= DATA FOR REVIEW =
···

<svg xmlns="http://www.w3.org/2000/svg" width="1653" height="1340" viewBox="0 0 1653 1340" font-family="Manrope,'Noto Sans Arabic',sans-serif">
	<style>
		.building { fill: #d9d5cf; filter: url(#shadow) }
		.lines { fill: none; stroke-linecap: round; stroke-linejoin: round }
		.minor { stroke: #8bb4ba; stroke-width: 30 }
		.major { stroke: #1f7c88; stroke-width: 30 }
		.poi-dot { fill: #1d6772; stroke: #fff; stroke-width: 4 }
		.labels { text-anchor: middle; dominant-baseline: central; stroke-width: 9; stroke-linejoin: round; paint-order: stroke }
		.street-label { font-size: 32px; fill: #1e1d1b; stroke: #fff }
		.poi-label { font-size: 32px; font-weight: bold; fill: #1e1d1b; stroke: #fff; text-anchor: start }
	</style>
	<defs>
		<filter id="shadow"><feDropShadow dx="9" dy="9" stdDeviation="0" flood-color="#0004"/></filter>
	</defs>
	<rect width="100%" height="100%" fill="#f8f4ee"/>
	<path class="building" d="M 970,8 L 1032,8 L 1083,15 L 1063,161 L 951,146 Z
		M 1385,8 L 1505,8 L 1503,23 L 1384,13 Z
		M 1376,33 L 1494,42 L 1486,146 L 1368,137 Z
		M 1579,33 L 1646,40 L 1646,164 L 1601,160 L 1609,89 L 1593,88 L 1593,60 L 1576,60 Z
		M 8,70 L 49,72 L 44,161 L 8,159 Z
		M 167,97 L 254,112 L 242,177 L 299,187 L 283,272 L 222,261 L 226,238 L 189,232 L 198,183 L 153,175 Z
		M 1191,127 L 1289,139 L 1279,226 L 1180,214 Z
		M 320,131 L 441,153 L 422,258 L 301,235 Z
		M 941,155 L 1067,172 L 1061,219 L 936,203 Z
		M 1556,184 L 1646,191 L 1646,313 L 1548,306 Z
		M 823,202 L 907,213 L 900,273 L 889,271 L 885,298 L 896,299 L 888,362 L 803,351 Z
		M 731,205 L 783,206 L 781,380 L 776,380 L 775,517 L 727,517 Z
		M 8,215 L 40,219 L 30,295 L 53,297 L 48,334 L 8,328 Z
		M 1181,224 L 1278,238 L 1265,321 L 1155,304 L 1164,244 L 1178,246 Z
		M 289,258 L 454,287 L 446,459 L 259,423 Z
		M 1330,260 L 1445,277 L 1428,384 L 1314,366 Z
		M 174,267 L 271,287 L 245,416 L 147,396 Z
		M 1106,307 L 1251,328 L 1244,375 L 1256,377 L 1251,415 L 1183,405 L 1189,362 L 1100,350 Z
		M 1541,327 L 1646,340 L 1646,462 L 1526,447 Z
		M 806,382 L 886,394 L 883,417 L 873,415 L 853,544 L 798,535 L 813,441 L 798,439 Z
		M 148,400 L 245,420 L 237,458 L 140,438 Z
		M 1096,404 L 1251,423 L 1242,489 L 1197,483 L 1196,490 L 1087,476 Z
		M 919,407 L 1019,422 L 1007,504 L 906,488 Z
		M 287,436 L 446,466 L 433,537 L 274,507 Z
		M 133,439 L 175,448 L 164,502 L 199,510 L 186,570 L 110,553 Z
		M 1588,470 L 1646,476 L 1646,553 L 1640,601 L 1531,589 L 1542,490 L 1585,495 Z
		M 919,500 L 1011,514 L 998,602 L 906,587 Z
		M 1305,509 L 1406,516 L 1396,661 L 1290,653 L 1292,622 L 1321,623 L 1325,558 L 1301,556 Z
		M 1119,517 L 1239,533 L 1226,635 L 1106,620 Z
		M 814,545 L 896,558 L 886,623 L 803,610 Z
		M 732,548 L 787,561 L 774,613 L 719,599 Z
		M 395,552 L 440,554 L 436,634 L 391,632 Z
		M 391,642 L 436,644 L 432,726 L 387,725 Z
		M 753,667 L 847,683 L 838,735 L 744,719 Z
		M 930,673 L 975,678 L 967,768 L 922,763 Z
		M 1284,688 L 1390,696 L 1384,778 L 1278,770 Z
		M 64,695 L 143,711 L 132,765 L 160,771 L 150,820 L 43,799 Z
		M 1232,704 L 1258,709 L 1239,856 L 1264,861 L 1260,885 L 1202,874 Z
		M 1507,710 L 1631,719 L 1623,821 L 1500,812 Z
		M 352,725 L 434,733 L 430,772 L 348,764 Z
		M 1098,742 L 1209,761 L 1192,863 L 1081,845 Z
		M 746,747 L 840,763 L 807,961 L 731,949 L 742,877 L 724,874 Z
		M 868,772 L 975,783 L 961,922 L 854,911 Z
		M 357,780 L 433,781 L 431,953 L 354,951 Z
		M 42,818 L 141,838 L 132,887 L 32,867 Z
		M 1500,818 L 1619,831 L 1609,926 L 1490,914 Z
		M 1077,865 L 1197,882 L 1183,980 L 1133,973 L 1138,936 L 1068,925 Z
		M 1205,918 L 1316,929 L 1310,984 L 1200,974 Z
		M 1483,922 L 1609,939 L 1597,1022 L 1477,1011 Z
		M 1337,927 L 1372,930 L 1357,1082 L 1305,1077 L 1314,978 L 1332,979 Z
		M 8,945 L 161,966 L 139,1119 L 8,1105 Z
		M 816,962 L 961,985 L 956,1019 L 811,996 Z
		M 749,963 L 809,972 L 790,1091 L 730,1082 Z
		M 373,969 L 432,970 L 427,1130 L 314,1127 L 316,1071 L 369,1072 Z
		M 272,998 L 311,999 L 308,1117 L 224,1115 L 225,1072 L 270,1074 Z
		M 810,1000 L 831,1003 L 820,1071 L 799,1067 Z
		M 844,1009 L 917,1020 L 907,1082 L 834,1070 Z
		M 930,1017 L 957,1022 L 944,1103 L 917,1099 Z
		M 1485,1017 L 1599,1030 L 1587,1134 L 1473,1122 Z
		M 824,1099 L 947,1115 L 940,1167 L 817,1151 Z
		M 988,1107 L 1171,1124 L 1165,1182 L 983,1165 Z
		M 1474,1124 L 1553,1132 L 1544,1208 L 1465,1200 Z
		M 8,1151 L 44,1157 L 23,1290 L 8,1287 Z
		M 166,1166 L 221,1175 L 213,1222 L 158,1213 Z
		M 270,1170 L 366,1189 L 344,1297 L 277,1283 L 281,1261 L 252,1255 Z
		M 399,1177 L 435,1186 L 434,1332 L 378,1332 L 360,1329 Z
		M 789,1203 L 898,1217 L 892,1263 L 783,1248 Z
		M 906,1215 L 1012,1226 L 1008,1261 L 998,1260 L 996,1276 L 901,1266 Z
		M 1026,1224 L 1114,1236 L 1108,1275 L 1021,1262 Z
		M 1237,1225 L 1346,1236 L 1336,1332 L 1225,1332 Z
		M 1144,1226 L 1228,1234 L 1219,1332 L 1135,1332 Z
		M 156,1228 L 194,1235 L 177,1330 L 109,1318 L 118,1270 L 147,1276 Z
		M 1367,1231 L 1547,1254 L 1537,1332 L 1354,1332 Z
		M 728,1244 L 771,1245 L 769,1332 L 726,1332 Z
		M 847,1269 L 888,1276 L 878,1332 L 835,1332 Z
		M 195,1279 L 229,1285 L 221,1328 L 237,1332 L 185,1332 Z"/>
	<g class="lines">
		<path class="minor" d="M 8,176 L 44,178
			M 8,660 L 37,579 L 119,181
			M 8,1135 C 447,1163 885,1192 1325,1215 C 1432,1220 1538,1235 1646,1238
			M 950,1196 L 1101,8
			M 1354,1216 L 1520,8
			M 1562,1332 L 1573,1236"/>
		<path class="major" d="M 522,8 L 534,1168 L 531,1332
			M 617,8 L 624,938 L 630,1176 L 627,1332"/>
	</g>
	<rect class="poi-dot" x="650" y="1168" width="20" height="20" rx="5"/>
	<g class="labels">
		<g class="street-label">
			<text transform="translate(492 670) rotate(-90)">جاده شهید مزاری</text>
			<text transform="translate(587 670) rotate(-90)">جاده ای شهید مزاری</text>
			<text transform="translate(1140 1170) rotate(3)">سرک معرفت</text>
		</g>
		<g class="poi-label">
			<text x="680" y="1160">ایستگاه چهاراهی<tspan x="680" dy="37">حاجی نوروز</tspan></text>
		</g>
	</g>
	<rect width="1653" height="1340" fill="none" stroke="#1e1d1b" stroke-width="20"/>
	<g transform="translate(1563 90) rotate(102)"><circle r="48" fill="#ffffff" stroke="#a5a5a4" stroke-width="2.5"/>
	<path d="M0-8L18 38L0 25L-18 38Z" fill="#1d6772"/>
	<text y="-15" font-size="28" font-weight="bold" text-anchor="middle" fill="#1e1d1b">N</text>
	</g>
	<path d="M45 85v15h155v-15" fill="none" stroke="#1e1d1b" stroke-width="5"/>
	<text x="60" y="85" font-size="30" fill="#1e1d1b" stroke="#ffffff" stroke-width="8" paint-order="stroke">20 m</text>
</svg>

···

= THE TASK =
Reproduce each line of the records in which "round" appears.

= RESULT FOR THIS TASK =
		.lines { fill: none; stroke-linecap: round; stroke-linejoin: round }
		.labels { text-anchor: middle; dominant-baseline: central; stroke-width: 9; stroke-linejoin: round; paint-order: stroke }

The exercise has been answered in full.